### PROBLEM REQUIREMENTS
Quote, word for word, the stretch of the Richard Burns text that opens with "Burns would then" and closes with "Monte Carlo Rally.".

### EXCERPTED TEXT
Two days after taking the 2001 crown, Burns was back in the forests in secret

Richard Burns

England’s only World Rally Champion did once drive a Mk2 Escort very early in his career, but thereafter he was driving for three of the marque’s biggest rivals: Subaru, Mitsubishi and Peugeot.

Ford was a major player against Burns throughout all of his time in the WRC, first with the Group A Escort Cosworth and then with the Cosworth WRC when Burns fled from Subaru to Mitsubishi.

He was actually offered a test in an Escort but turned it down, and would move to Subaru in 1999 the year Ford introduced the Focus WRC and signed one of Burns’ main rivals: Colin McRae.

Burns would then nick the title from Ford and McRae in 2001 when McRae destroyed his Focus on Rally GB, before moving to Peugeot in 2003 and ’03 for the final two years of a career that was prematurely halted by a brain tumor.

An agreement was in place for Burns to drive for Subaru once more in 2004 and ’05 but that contract was tragically never fulfilled.

Loeb currently sits alongside these three on this list – having defeated Ford’s Marcus Grönholm and Mikko Hirvonen who were driving Focus and Fiesta WRCs against his various Citroëns, but that will all change when he sets off the line at the start of next year’s Monte Carlo Rally.

### DATA SECTION
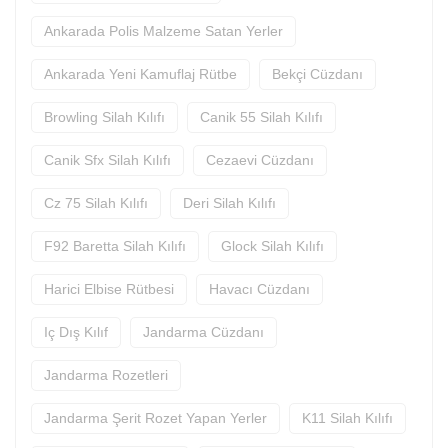
Ankarada Polis Malzeme Satan Yerler
Ankarada Yeni Kamuflaj Rütbe
Bekçi Cüzdanı
Browling Silah Kılıfı
Canik 55 Silah Kılıfı
Canik Sfx Silah Kılıfı
Cezaevi Cüzdanı
Cz 75 Silah Kılıfı
Deri Silah Kılıfı
F92 Baretta Silah Kılıfı
Glock Silah Kılıfı
Harici Elbise Rütbesi
Havacı Cüzdanı
Iç Dış Kılıf
Jandarma Cüzdanı
Jandarma Rozetleri
Jandarma Şerit Rozet Yapan Yerler
K11 Silah Kılıfı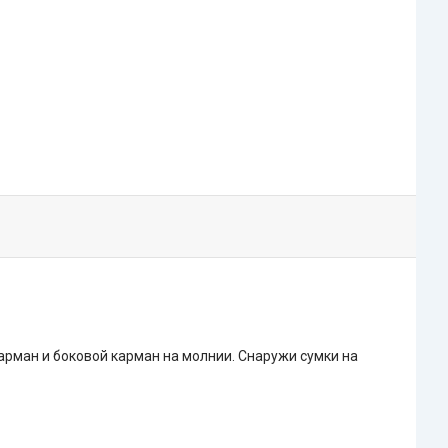
арман и боковой карман на молнии. Снаружи сумки на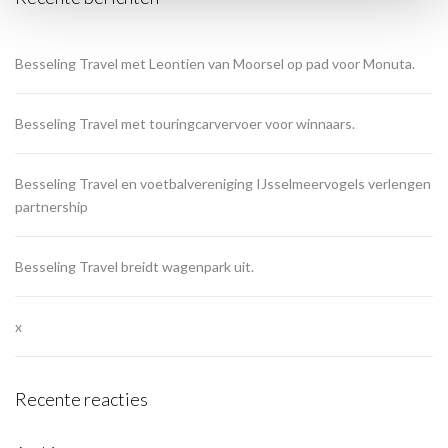
Besseling Travel met Leontien van Moorsel op pad voor Monuta.
Besseling Travel met touringcarvervoer voor winnaars.
Besseling Travel en voetbalvereniging IJsselmeervogels verlengen
partnership
Besseling Travel breidt wagenpark uit.
x
Recente reacties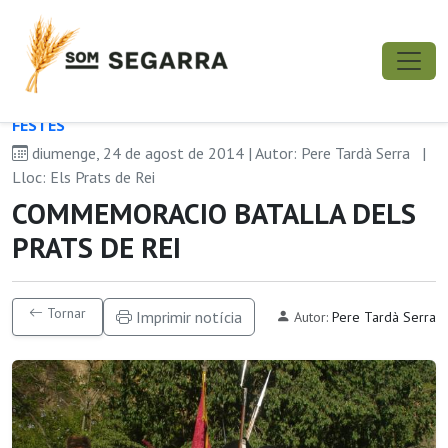
FESTES
diumenge, 24 de agost de 2014 | Autor: Pere Tardà Serra
|
Lloc: Els Prats de Rei
COMMEMORACIO BATALLA DELS
PRATS DE REI
Tornar
Imprimir notícia
Autor:
Pere Tardà Serra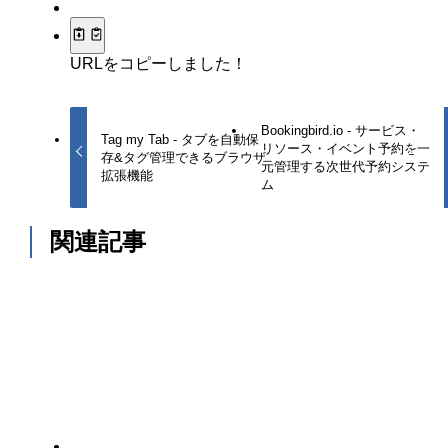
URLをコピーしました！
Bookingbird.io - サービス・
Tag my Tab - タブを自動保
リソース・イベント予約を一
存&タグ管理できるブラウザ
元管理する次世代予約システ
拡張機能
ム
関連記事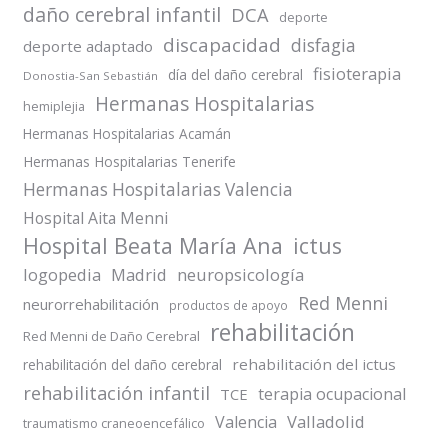
daño cerebral infantil
DCA
deporte
discapacidad
disfagia
deporte adaptado
fisioterapia
día del daño cerebral
Donostia-San Sebastián
Hermanas Hospitalarias
hemiplejia
Hermanas Hospitalarias Acamán
Hermanas Hospitalarias Tenerife
Hermanas Hospitalarias Valencia
Hospital Aita Menni
Hospital Beata María Ana
ictus
logopedia
Madrid
neuropsicología
Red Menni
neurorrehabilitación
productos de apoyo
rehabilitación
Red Menni de Daño Cerebral
rehabilitación del ictus
rehabilitación del daño cerebral
rehabilitación infantil
terapia ocupacional
TCE
Valladolid
Valencia
traumatismo craneoencefálico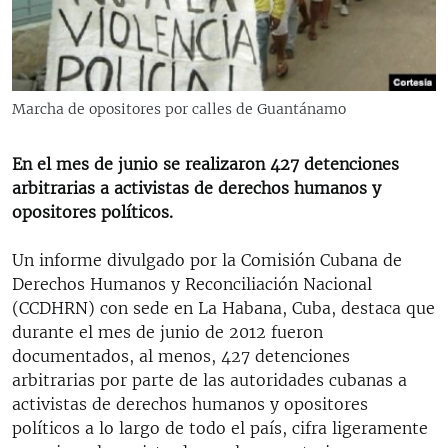
RADIO MARTÍ
ESPECIALES
MULTIMEDIA
ESPECIALES
Marcha de opositores por calles de Guantánamo
EDITORIALES
LA REALIDAD DE LA VIVIENDA EN CUBA
SER VIEJO EN CUBA
En el mes de junio se realizaron 427 detenciones
SÍGUENOS
arbitrarias a activistas de derechos humanos y
KENTU-CUBANO
opositores políticos.
LOS SANTOS DE HIALEAH
Un informe divulgado por la Comisión Cubana de
DESINFORMACIÓN RUSA EN AMÉRICA LATINA
Derechos Humanos y Reconciliación Nacional
LA INVASIÓN DE RUSIA A UCRANIA
(CCDHRN) con sede en La Habana, Cuba, destaca que
durante el mes de junio de 2012 fueron
documentados, al menos, 427 detenciones
arbitrarias por parte de las autoridades cubanas a
activistas de derechos humanos y opositores
políticos a lo largo de todo el país, cifra ligeramente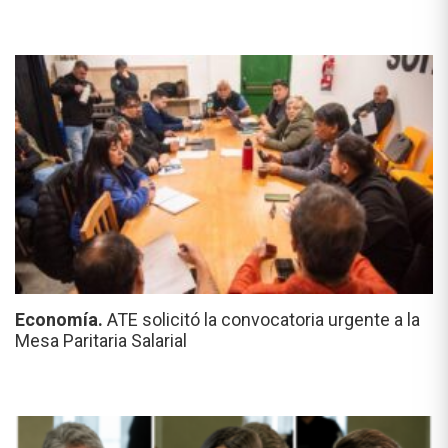
Economía.
ATE solicitó la convocatoria urgente a la
Mesa Paritaria Salarial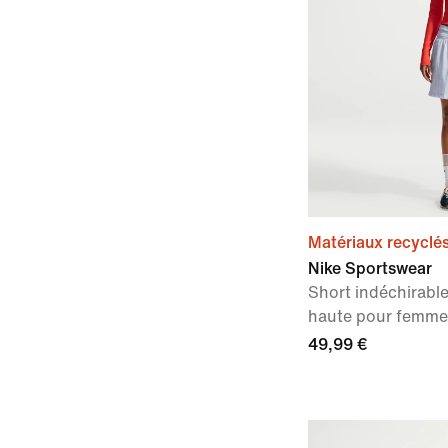
Matériaux recyclé
Nike Sportswear
Short indéchirable 
haute pour femme
49,99 €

### SOLVED PROBLEM
Burns would then nick the title from Ford and McRae in 2001 when McRae destroyed his Focus on Rally GB, before moving to Peugeot in 2003 and ’03 for the final two years of a career that was prematurely halted by a brain tumor.

An agreement was in place for Burns to drive for Subaru once more in 2004 and ’05 but that contract was tragically never fulfilled.

Loeb currently sits alongside these three on this list – having defeated Ford’s Marcus Grönholm and Mikko Hirvonen who were driving Focus and Fiesta WRCs against his various Citroëns, but that will all change when he sets off the line at the start of next year’s Monte Carlo Rally.